Most of the major decision-makers who were intimately involved in the case have issued public calls for clemency. That list includes Ronald Reagan's National Security Advisor at the time of Jonathan's arrest, Robert "Bud" McFarlane, who has called Pollard's sentence "disgraceful and mean-spirited," and a "great injustice."
Through their petition, the people of Israel, ranging from the far left to the far right and those in between, have spoken out in support of Jonathan. This is the time for American Jewry to rise to the obligation of the hour and unite in behalf of the singular case of pidyon shvuyim.
There is broad agreement - across the spectrum of U.S. Jewry and across the political divide - that the continued incarceration of Jonathan Pollard is an indefensible travesty of justice. The obligation to act lies on all of us as individuals.
In discussing the Pollard case, Rabbi Lerner refers to a Gemara (Shabbos 67a) which states that a tree that sheds its fruits too early may be dyed with red pigment, and this act isn't forbidden as part of the prohibition against Emorite practices.
Why is this permissible?
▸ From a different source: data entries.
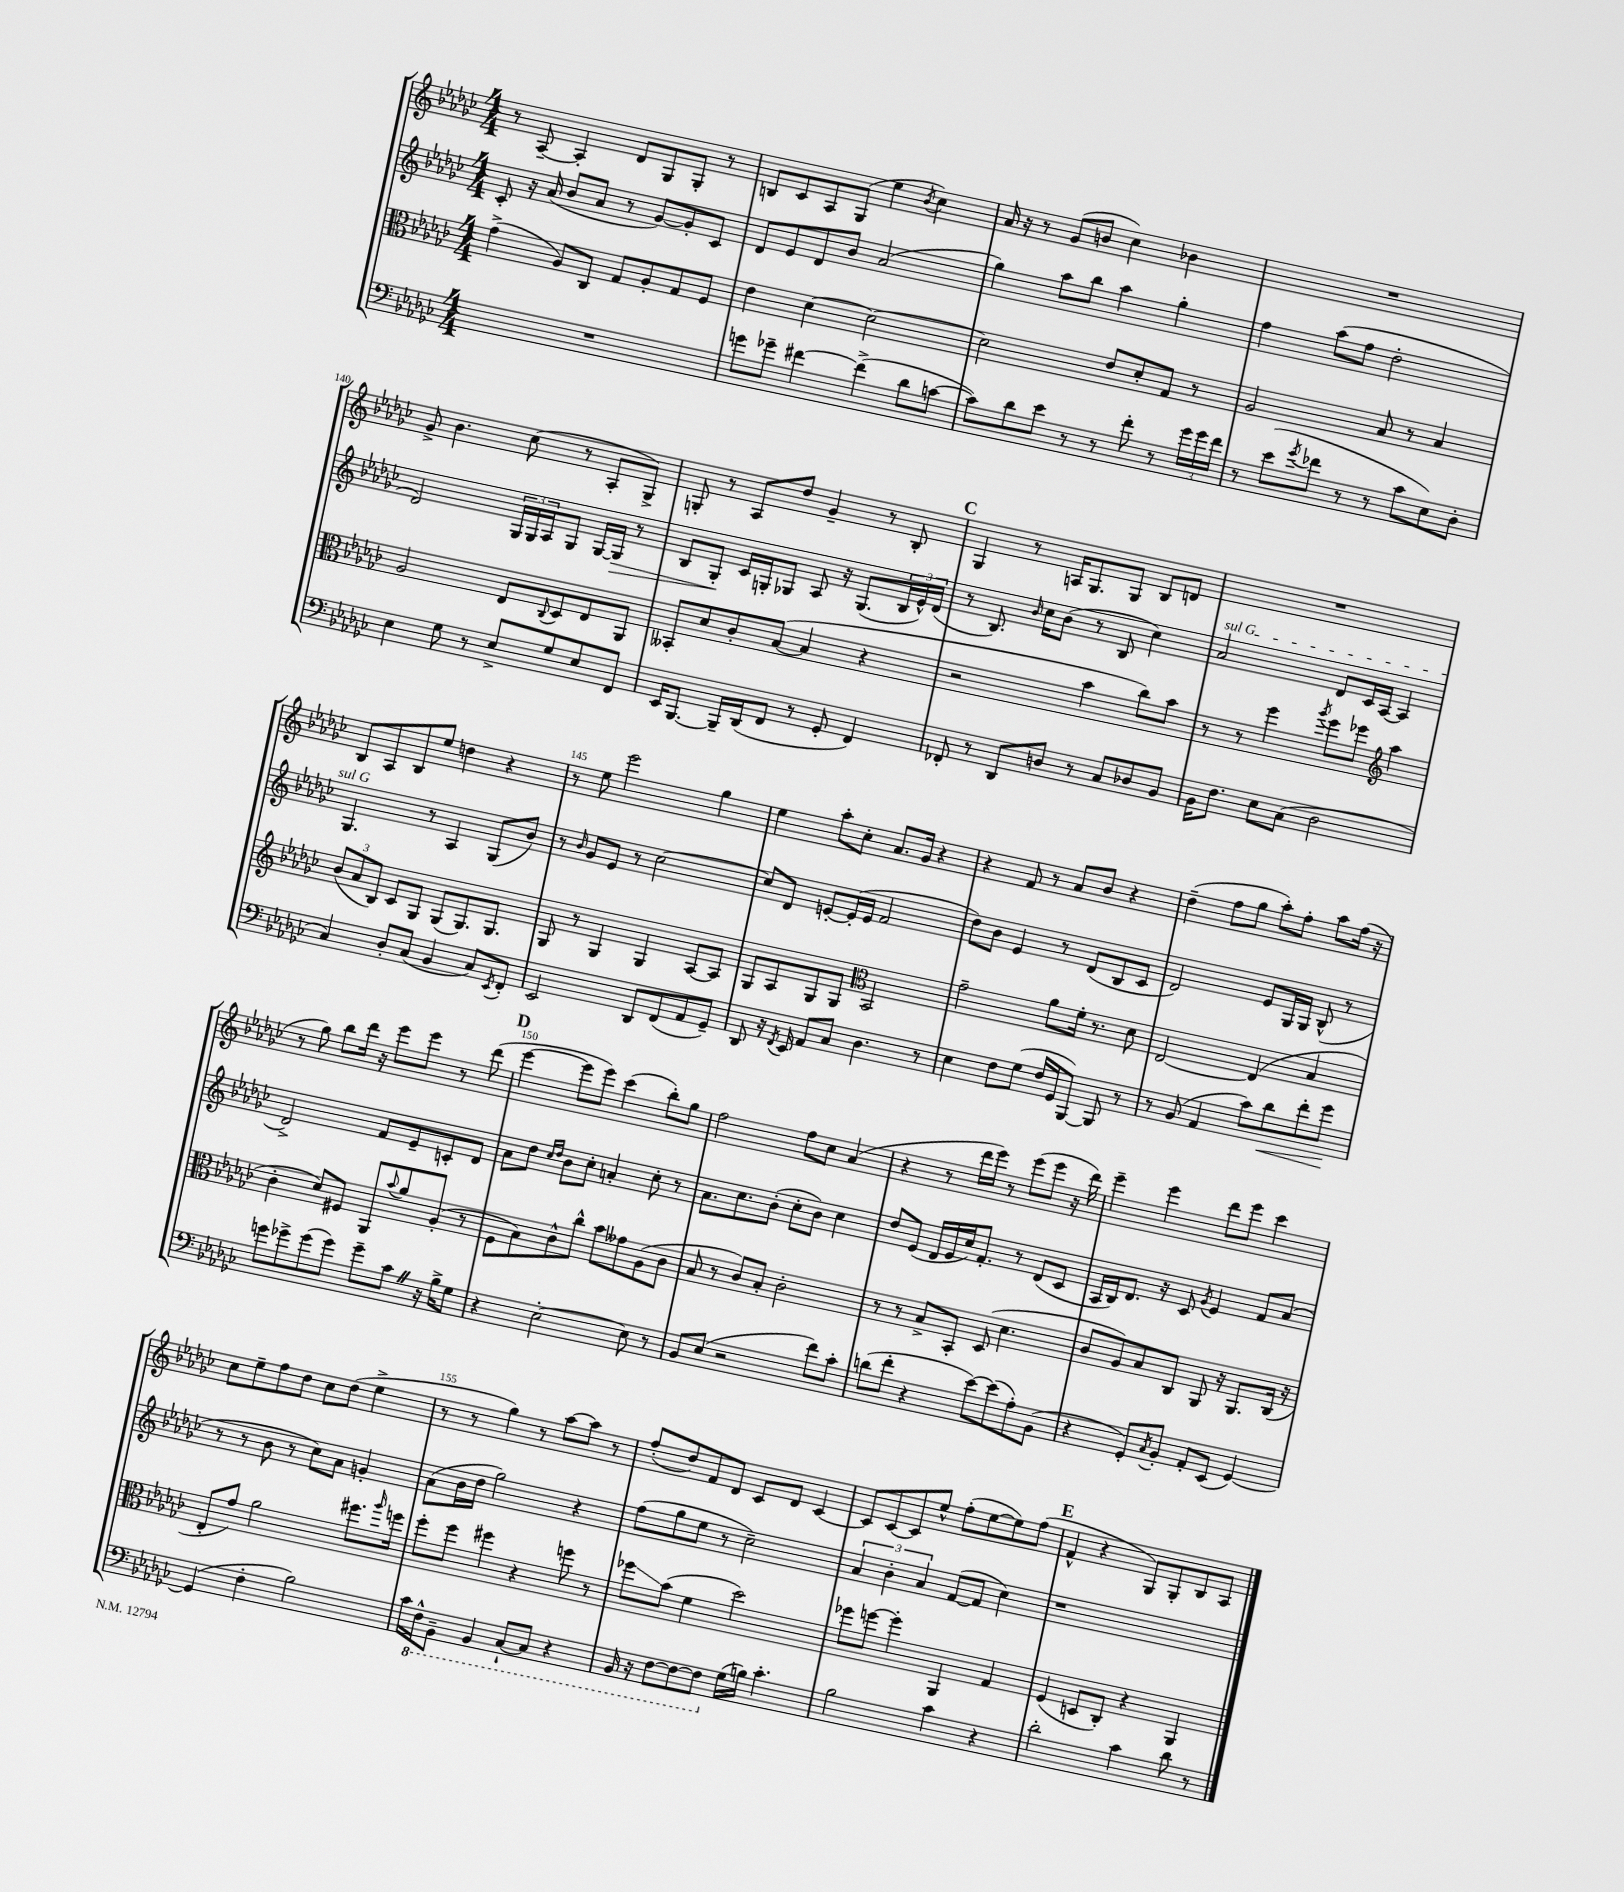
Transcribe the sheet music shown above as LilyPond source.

<<
\new StaffGroup <<
\new Staff = "s0" {
    \clef treble \key ges \major \numericTimeSignature \time 4/4
    r8 aes8~-- aes4-. des'8 ges8 ges8-. r8 |
    b8 ces'8 aes8 ges8( ees''4 \acciaccatura { bes'8 } ces''4) |
    aes'16 r16 r8 ges'8( b'8 ces''4) bes'4 |
    R1 |
    ges'8-> bes'4. ces''8( r8 aes8-. ges8->) |
    g8-. r8 aes8 des''8 ges'4-- r8 bes8-. |
    \mark \markup { \bold "C" } ges4 r8 a16 ges8. ges8 bes8 d'8 |
    R1 |
    bes8 aes8 bes8 ees''8 d''4 r4 |
    r8 ees''8 ees'''2 ges''4 |
    ees''4 aes''8-. ces''8-. aes'8. ges'16 r4 |
    r4 f'8 r8 aes'8 bes'8 r4 |
    des''4--( f''8 ges''8 aes''8-.) f''8-. aes''8 f''16( r16 |
    r8 ges''8) bes''8 des'''16 r16 ees'''8 ees'''8 r8 des'''8( |
    \mark \markup { \bold "D" } ees'''4~ ees'''8 ees'''8) ces'''4( bes''8-.) ges''8 |
    f''2 f''8 ces''8 aes'4( |
    r4 r8 des'''16 ees'''16) r8 ees'''8( ees'''8 r16 des'''16) |
    ees'''4-- ees'''4 des'''8 ees'''8 ces'''4 |
    ces''8 ees''8-- f''8 des''8 ces''8 des''8( ees''4-> |
    r8 r8 ges''4) r8 aes''8~ aes''8 r8 |
    f''8-.( des''8) f'8 des'8 ces'8 des'8 ces'4~ |
    ces'8 ces'8~ ces'8 ees''8-^ f''8-.( ees''8~ ees''8) f''8( |
    \mark \markup { \bold "E" } f'4-^ r4 ges8) ges8-. bes8 aes8 \bar "|." |
}
\new Staff = "s1" {
    \clef treble \key ges \major \numericTimeSignature \time 4/4
    ces'8-. r16 aes'16( bes'8 aes'8 r8 ges'8~) ges'8-. ces'8 |
    des'8 ees'8 des'8 bes'8 aes'2( |
    ges''4) aes''8 bes''8 aes''4 ges''4-. |
    f''4 aes''8( f''8 des''2-. |
    des'2) \tuplet 3/2 { ges16 ges16 aes16 } ges8 ges16~ ges16\> r8 |
    bes8 ges8-.\! ces'16 g16-. ges8 aes8 r16 ges8.( \tuplet 3/2 { bes16 ees'16-^) des'16( } |
    \mark \markup { \bold "C" } r8 bes8.) \grace { bes'16 } ces''16 bes'8( r8 bes8 ces''4) |
    \once \override TextSpanner.bound-details.left.text = \markup { \italic "sul G" } aes'2\startTextSpan des'8 ces'16 aes16~ aes4 |
    ges4.\stopTextSpan r8 aes4 ges8( bes'8) |
    r8 \grace { bes'16 } ges'8 ees'8 r8 ces''2~ |
    ces''8 des'8 e'8~-. e'16-.( e'16 f'2 |
    des''8) bes'8 ees'4 r8 des'8( bes8 ces'8 |
    des'2) ees'8 ges16 ges16 bes8-^( r8 |
    des'2->) f'8 ees'8-- c'8-. des'8 |
    \mark \markup { \bold "D" } aes'8 des''8 \grace { ces''16 des''16 } bes'8 ces''8-. a'4-. ces''8-. r8 |
    aes'8. ces''8. bes'8-.( ces''8-. bes'8) ces''4 |
    des''8 ees'8( des'16 ees'16 ces''16) f'8.-. r8 des'8( ces'8 |
    aes16 bes16) des'8. r16 ces'8 \acciaccatura { ges'8 } ees'4 f'8 aes'8( |
    r8 r8 bes'8 r8 ces''8) aes'8 g'4-. |
    aes'8( bes'16 des''16 ges''2) r4 |
    f''8( ges''8 ees''8 r8 ces''2--) |
    \tuplet 3/2 { aes'4 bes'4-. aes'4 } f'8~( f'8 ces''4) |
    \mark \markup { \bold "E" } r1 \bar "|." |
}
\new Staff = "s2" {
    \clef alto \key ges \major \numericTimeSignature \time 4/4
    ges'4->( aes8) ces8 ges8 aes8-. ges8 f8 |
    ees'4 des'4~ des'2~ |
    des'2 ees'8 des'8-. ges8 r8 |
    aes2 bes8 r8 bes4 |
    aes2 ees8 \appoggiatura { ces8 } des8 ees8 aes,8 |
    beses,8-. des'8 ces'8-. bes8~( bes4 r4 |
    \mark \markup { \bold "C" } r2 bes'4 ces''8) bes'8 |
    r8 r8 f''4 \acciaccatura { aes''8 } f''8 fes''8 \clef treble aes''4 |
    \tuplet 3/2 { bes'8( aes'8 bes8) } ces'8 ges8 ges8( ges8.) ges8. |
    ges8 r8 ges4 ges4 aes8~ aes8 |
    ges8 aes8 ges8 ges8 \clef alto bes,2 |
    ges'2-- aes'8 f'16-. r8. des'8 |
    ees2~ ees4( bes4 |
    ces'4-. des'8) fis8 aes,8 \appoggiatura { bes'8 } aes'8 aes8-.( r8 |
    \mark \markup { \bold "D" } f8 bes8) ces'8-^ ces''8-^ bes'8 geses'8 aes8( ces'8 |
    bes8 r8 ces'8) bes8-. ces'2-. |
    r8 r8 bes8-> bes,8-. des8( des'4. |
    ces'8 aes8) bes8 ces8 aes,8 r16 aes,8. ces16( r16 |
    ees8-. ges'8) aes'2 fis''8. \grace { aes''16 } f''16 |
    f''8-. f''8 fis''4 r4 f''8 r8 |
    fes''8\glissando bes'8( f'4 des''2) |
    fes''8 f''8~ f''4-. aes,4 ges4 |
    \mark \markup { \bold "E" } f4( d8 ces8-.) r4 aes,4 \bar "|." |
}
\new Staff = "s3" {
    \clef bass \key ges \major \numericTimeSignature \time 4/4
    R1 |
    g'8 ges'8-- fis'4~ fis'4->( des'8 c'8~ |
    c'8) des'8 ees'8 r8 r8 f'8-. r8 \tuplet 3/2 { ges'16 ges'16 f'16 } |
    r8 ees'8( \acciaccatura { ges'8 } fes'8 r8 r8 ces'8 ees8) des8-. |
    ees4 ges8 r8 ees8-> ges8 ees8 f,8 |
    ees,16 bes,,8.~ bes,,16-- des,16( f,8 r8 ges,8-. f,4) |
    \mark \markup { \bold "C" } fes,8-. r8 des,8 d8 r8 ces8 des8 bes,8 |
    bes,16 f8. ees8 ces8( des2 |
    ces4) des8-. ces8( bes,4 ces8) \acciaccatura { ees,8 } f,8-. |
    ees,2 des,8 f,8( aes,8 ges,8--) |
    des,8 r16 \acciaccatura { f,8 } ees,16 aes,8 ces8 des4. r8 |
    ees4 f8 ges8( f16 ges,16 bes,,8~) bes,,8 r8 |
    r8 bes,8( aes,4 ces'8) des'8\< f'8-. ges'8\! |
    g'8 ges'8-> ges'8( ges'8) ges'8-- ces'8 \once \override BreathingSign.text = \markup { \musicglyph "scripts.caesura.straight" } \breathe r16 bes16-> ges8 |
    \mark \markup { \bold "D" } r4 ees2~-. ees8 r8 |
    bes,8 ees8( r2 f'8) ces'8-. |
    d'8( f'8-. r4 ees'8~) ees'8( aes8-.) bes,8( |
    r4 ges,8-.) \acciaccatura { ces8 } bes,8-. aes,8-. ees,8( ges,4~) |
    ges,4( f4-. bes2) |
    ces'16 \ottava #-1 f,16-^ bes,,8-- bes,,4 ces,8~-! ces,8 r4 |
    bes,,16 r16 f,8~ f,8~ f,8 \ottava #0 ges16( b16) ces'4.-. |
    bes2 ces'4 r4 |
    \mark \markup { \bold "E" } des'2-. ces'4 des'8 r8 \bar "|." |
}
>>
>>
\layout { \context { \Score currentBarNumber = #136 \override BarNumber.break-visibility = ##(#f #t #t) barNumberVisibility = #(every-nth-bar-number-visible 5) } }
What healing process does such red dye initiate?
The Gemara explains that the tree is dyed for the purpose of drawing the attention of the public, so that the passerby should take notice and pray on its behalf!
At every opportunity we must write about and discuss Jonathan Pollard. All of must continuously daven for Yehonasan ben Malkah, who is now back in prison, although doctors have yet to discover the root cause of his newest painful and serious ailment. We must also undertake all requisite hishtadlus, and in this election year, continue to repeatedly call the White House, your senator and congresspersons, and other elected officials and let them know just how crucially important his plight is to us.
Our brother's life is in danger. We dare not remain silent.